Светлый фон

Буасси д’Англа сохраняет во время этой ужасной сцены невозмутимое спокойствие, а штыки и пики всё еще окружают его голову. Тогда в зале начинается нечто безобразное: каждый хочет говорить и кричит тщетно, потому что никто никого не желает слышать. Барабанным боем стараются восстановить спокойствие; но толпа, забавляясь этим хаосом, горланит, топает и выходит из себя от восторга при виде жалкого состояния, до которого она довела державное собрание.

Не так совершился переворот 31 мая, когда революционная партия, имея во главе своей коммуну, главный штаб секций, большое число депутатов, принимавших и передававших распоряжения вождей, окружила Конвент безмолвною толпою и с наружным достоинством заставила его издать требуемые декреты. Здесь не было возможности ни заставить слушать себя, ни даже получить хотя бы кажущееся одобрение.

Один канонир, окруженный стрелками, взбирается на кафедру, чтобы зачитать план восстания. Чтение ежеминутно прерывается криками, руганью, барабанным боем.

Какой-то человек хочет сказать толпе речь.

– Друзья мои, – говорит он, – мы все здесь ради одного и того же дела. Опасность не терпит отсрочки, нужны декреты. Так дайте же вашим представителям возможность издать их!

– Долой! Долой! – кричат ему со всех сторон вместо ответа.

Депутат Рюль, старец почтенной наружности и ревностный монтаньяр, тоже хочет сказать несколько слов со своего места, чтобы добиться молчания, но его прерывают новыми криками. Ромм, человек суровый, чуждавшийся этого восстания, как и вся Гора, но желавший, чтобы меры, требуемые народом, были приняты, с прискорбием видит, что и этот ужасный сумбур останется без всяких результатов, а потому просит слова. Депутат Дюруа тоже просит слова по той же причине, но ни тот ни другой не добиваются его.

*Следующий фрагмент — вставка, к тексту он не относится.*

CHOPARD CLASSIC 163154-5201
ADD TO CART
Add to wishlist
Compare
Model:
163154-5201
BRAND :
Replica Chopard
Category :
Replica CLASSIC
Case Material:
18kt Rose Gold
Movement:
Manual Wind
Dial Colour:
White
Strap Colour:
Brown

Во время этой сцены в залу вносят голову на штыке. Депутаты смотрят на нее в ужасе и не узнают ее. Одни говорят что это – голова Ферро, другие – Фрерона. Это действительно голова Ферро, которую разбойники отрубили и посадили на штык. Они носят ее по зале среди воплей толпы. Опять усиливается ярость против Буасси д’Англа, голову его опять окружают штыками, целятся в него из ружей – смерть грозит ему с тысячи сторон.

Бьет семь часов вечера. Собрание объято страхом. Депутаты боятся, что эта толпа, в которой много злодеев, дойдет до последней крайности и перережет представителей народа, когда стемнеет и наступит ночь. Несколько членов центра упрашивают монтаньяров уговорить толпу разойтись. Вернье пытается сказать мятежникам, что уже поздно и чтобы они уходили, потому что если расстроится подвоз, народ останется без хлеба. «Это такая тактика, – отвечает толпа, – вот уже три месяца, как вы нам это говорите!» Из толпы возвышаются несколько голосов. Один требует освобождения патриотов и арестованных депутатов, другой – конституции, третий – ареста всех эмигрантов; затем уже множество голосов требуют постоянных заседаний в секциях, восстановления коммуны, обысков в домах для розыска утаиваемых съестных припасов и так далее. Одному из этих людей удается улучить минуту, когда его могут расслышать, и он требует, чтобы Конвент немедленно назначил начальника парижской вооруженной силы, а именно – Субрани. Наконец еще один, уже не зная, чего требовать, кричит: «Арестовать негодяев и подлецов!» – и повторяет эти слова в течение целого получаса.